→ TASK OBJECTIVE:
Copy exactly the lines of the material below that run from the one containing "comunicarci. Il sogno potrebbe essere diverso" through the one containing "sognare soldi falsi". Copy no other lines.

→ EXERCISE INPUTS:
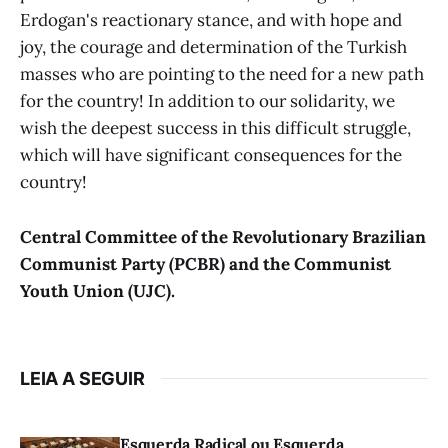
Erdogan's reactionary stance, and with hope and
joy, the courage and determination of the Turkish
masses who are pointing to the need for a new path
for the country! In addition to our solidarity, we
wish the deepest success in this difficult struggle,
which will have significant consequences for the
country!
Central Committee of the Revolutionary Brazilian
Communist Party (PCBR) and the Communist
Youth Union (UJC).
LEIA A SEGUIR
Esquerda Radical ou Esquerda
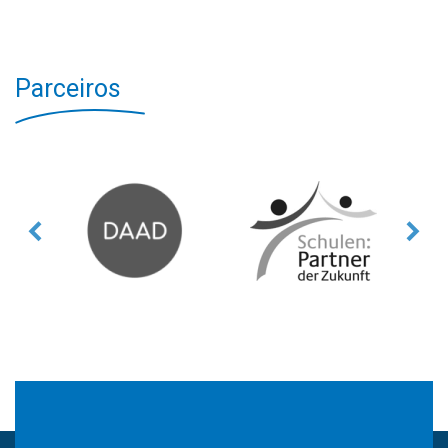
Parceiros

==

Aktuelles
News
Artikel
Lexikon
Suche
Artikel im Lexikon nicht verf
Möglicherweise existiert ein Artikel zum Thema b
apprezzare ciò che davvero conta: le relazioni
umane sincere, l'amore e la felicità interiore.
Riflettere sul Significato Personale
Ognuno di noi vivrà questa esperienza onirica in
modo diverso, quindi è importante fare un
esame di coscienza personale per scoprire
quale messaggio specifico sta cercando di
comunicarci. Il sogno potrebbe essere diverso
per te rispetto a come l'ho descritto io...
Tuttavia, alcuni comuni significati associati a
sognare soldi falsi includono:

→ EXPECTED OUTPUT:
comunicarci. Il sogno potrebbe essere diverso
per te rispetto a come l'ho descritto io...
Tuttavia, alcuni comuni significati associati a
sognare soldi falsi includono:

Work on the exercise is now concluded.